Somos os últimos elos de uma desgraçada corrente que nos une pela violência de gênero, e o abuso do poder via violência da mulher pelo homem. Apropriar-se de seu útero, de seu corpo, de sua liberdade, de seus direitos individuais e obrigá-la a uma gestação indesejável (este texto é sobre isso, e não sobre a livre escolha de gestacionar, ser mãe e etc.), faz parte da “coisificação” da mulher, de tratá-la como carne-parideira, de reproduzir, gestacionar e multiplicar este estado de coisas. É mais fácil reproduzir o rebaixamento da mulher e a sua condição (des)humana que tratá-la como igual, ser pensante com sentimentos e livre para decidir sobre... ela mesma, em primeiro lugar. E por penúltimo: se homem engravidasse, como dizem, teria clínica de aborto drive-thru, no bar, quiosque do shopping, e até no vestiário do futebol, convenhamos.

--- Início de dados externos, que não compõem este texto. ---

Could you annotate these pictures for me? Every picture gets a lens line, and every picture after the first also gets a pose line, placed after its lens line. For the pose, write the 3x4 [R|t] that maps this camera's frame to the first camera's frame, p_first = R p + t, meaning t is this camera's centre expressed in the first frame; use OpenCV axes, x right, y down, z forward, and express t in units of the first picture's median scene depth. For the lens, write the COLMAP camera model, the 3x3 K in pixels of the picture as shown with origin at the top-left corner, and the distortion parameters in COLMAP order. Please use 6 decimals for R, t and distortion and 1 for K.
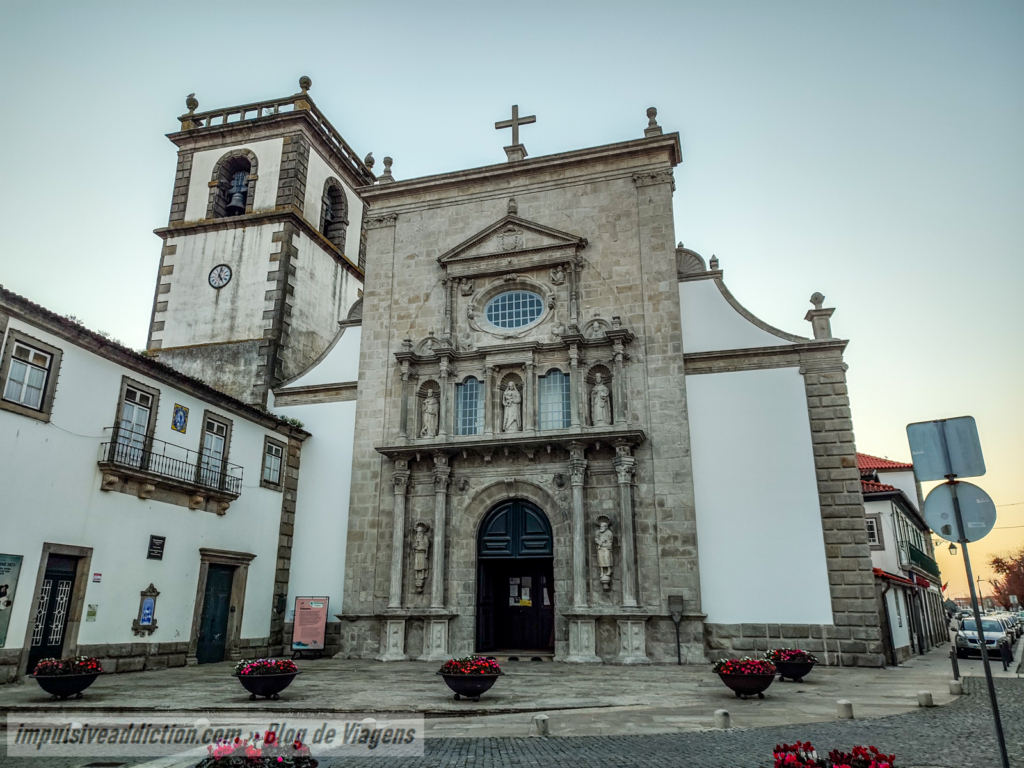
lens RADIAL K [[715.8, 0, 518.3], [0, 715.8, 385.0], [0, 0, 1]] dist [0.034164, -0.003265]
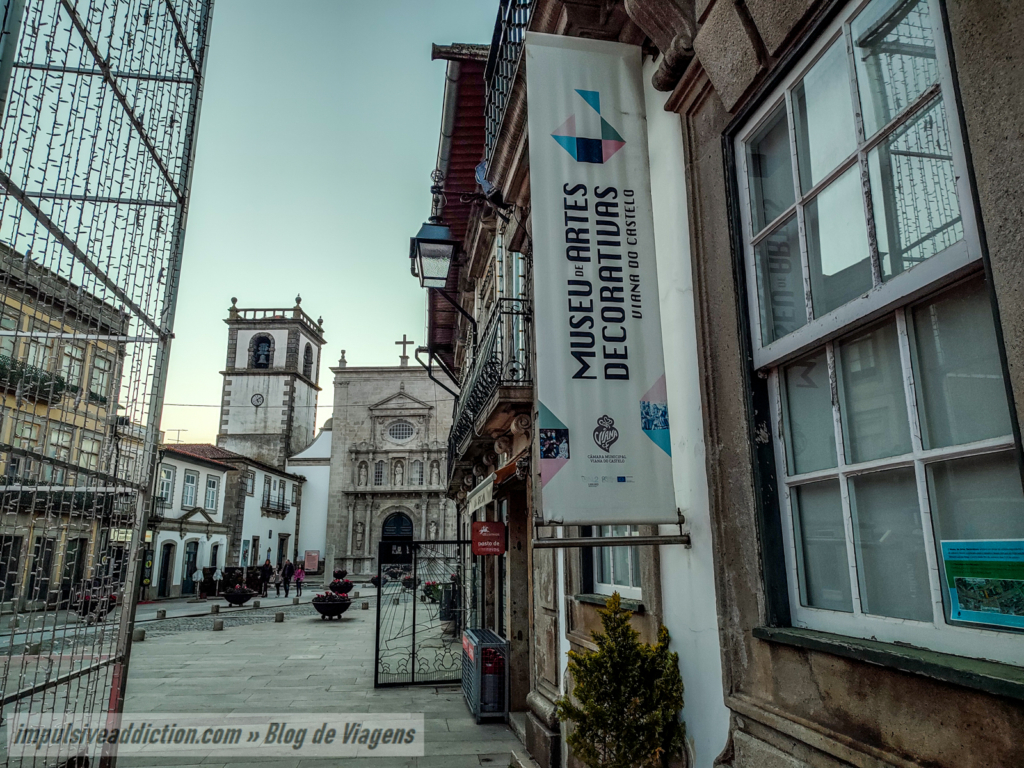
lens RADIAL K [[715.8, 0, 518.3], [0, 715.8, 385.0], [0, 0, 1]] dist [0.034164, -0.003265]
pose [[0.972110, 0.051276, 0.228850, -0.181599], [-0.068819, 0.995216, 0.069341, -0.455933], [-0.224200, -0.083156, 0.970989, -1.398159]]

Somos filhos e pais, avós do patriarcado. Somos, no mínimo, copartícipes dessa reprodução do estado de coisas. Ainda é tempo para rompermos com isso, e se não fomos abortados, abortar este estado de coisas para um novo amanhã.

08 de março de 2024

Luiz Fernando Ozawa
OAB/SC 20.838

https://taggo.one/ozawa
(Doutor em Ciências Jurídicas e Sociais UFMS/UMSA, Doutor em Ciências Jurídicas UCA, Mestre em Gestão de Políticas Públicas UNIVALI, advogado e professor).